Worst place at all for me is Antigua. Because of its proximity with the capital (and its airport) and its charming colonial city reputation Antigua is often a major stop on the itinerary of the tourists. Result, all the city is actually a huge tourist trap gift shop with inflated prices for everything. It's a nice colonial city, for Guatemala, but it lacks good preservation of its heritage. It's hugely overrated as colonial city and I've seen ten times better in Mexico.
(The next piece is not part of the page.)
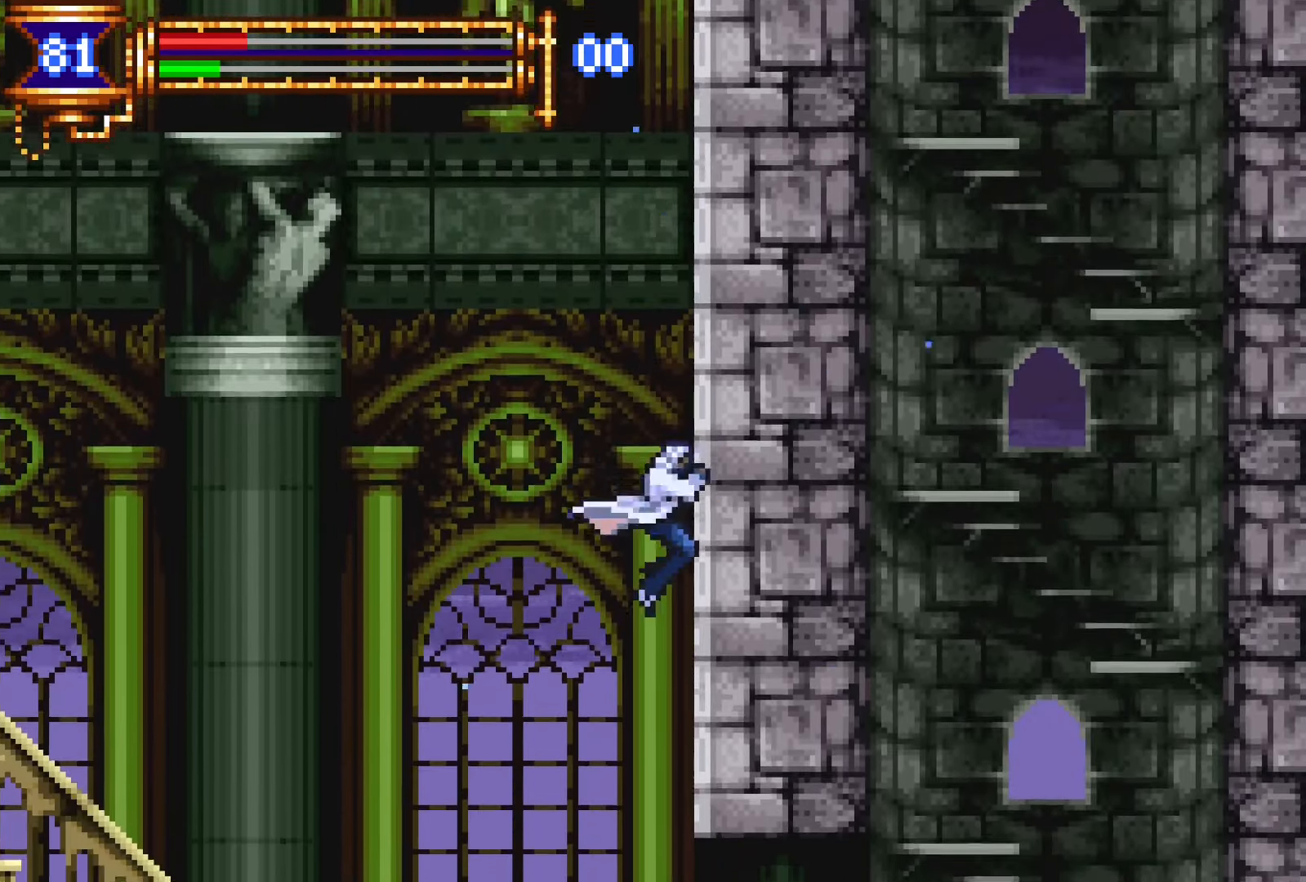
{"dt_ms": 1000, "buttons": ["DPAD_DOWN"]}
The city itself is quite small (1 sq km, or about 1/3 of a sq mile) and there are a few interesting attractions around it, but most of them are overpriced for their value.


One of the classes of the Cobán school.

Since the classes are aimed to serve tourists, they are available on a weekly basis (you can begin any day of the week usually, no need to begin on a Monday). Because of the short duration, you won't have time to go through a formal curriculum. The clientele makes it also difficult to have group classes, so it's usually private tutoring one-on-one with your teacher, which is nice and challenging most of the times. The daily schedule is usually a class of 4 hours (including a 30 minutes break) either morning or afternoon, depending of your preference (I recommend the morning, unless you like to party and need recovery time).
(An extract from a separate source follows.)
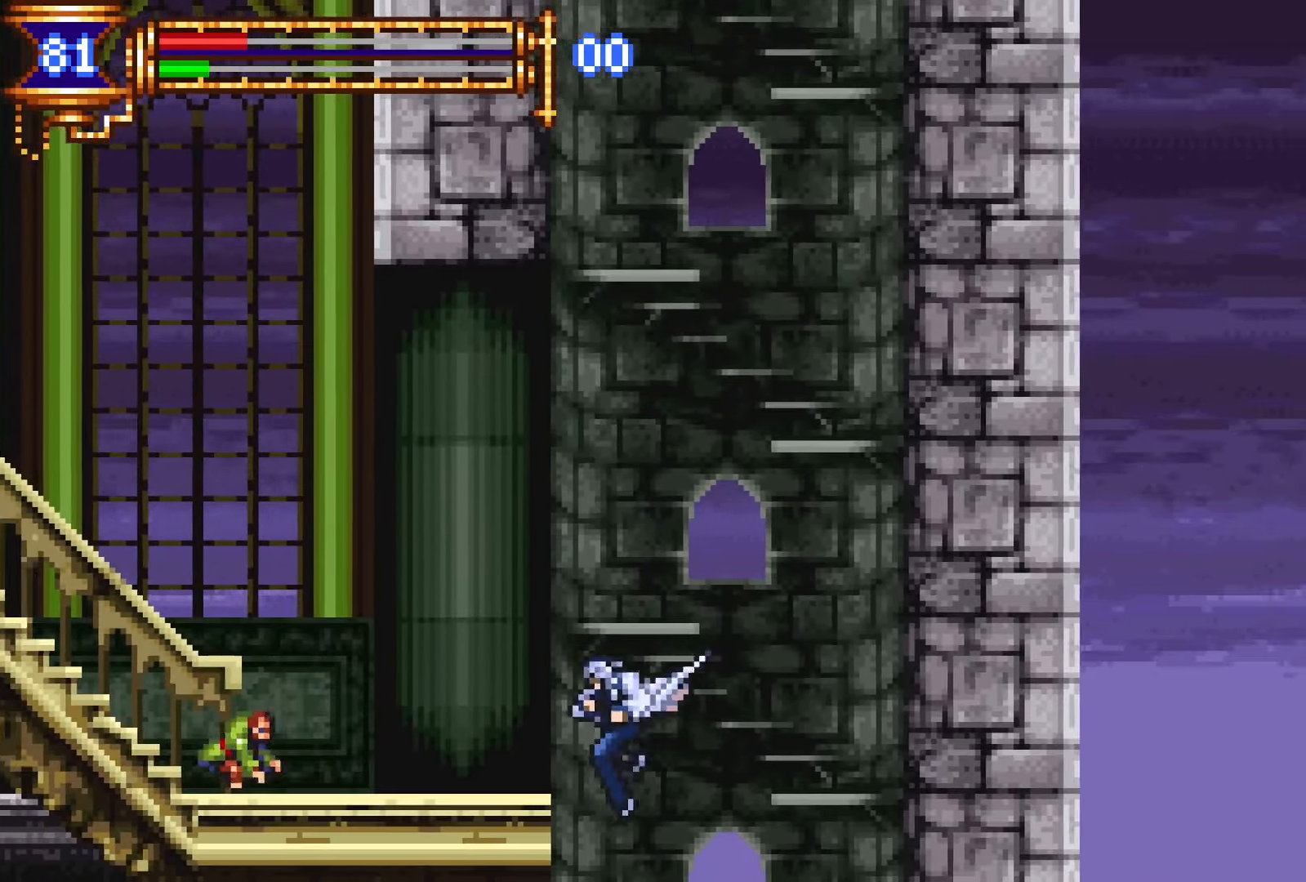
{"dt_ms": 500, "buttons": ["DPAD_DOWN", "DPAD_LEFT"], "events": []}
Because of the format and duration, don't expect to master the language in a few weeks, but it's a good way to initiate yourself or refresh your skills.

Guatemala is probably the cheapest place to get classes. You can get 20 hours (5 days at 4 hours/day) for about US$125 to US$150 and most schools offer you an option to stay within a family (with room and board) for about US$50 - US$75 per week. The lodging option is very interesting.


I studied one week in Monterrico (picture on top of the page), two weeks in Cobán. I also spent at least a week in each of the other locations. In my case it was especially to revise some concepts and force me to practice. I'd say the first mission was accomplished although I would have preferred to go more deeply in certain subjects. The second mission was partly accomplished because both teachers I had were finally doing most of the talking.


Be careful if you want to volunteer and find it nice that they offer you Spanish classes as incentive. I've seen many cases where you have to pay a lot to volunteer your time and energy. Volunteer opportunities should be free of charge, at most you'd have to pay for your room and board (a maximum of US$75 per week). I've seen many charging about $100 par day!!!! They use the Spanish classes as incentive to close the deal. You know know the prices for the classes, so if you want to study, you don't have to pay with your money in addition to your time and effort. Besides, most schools also offer you volunteer opportunities (FREE of charge) to give you more occasions to practice with an organization within the community.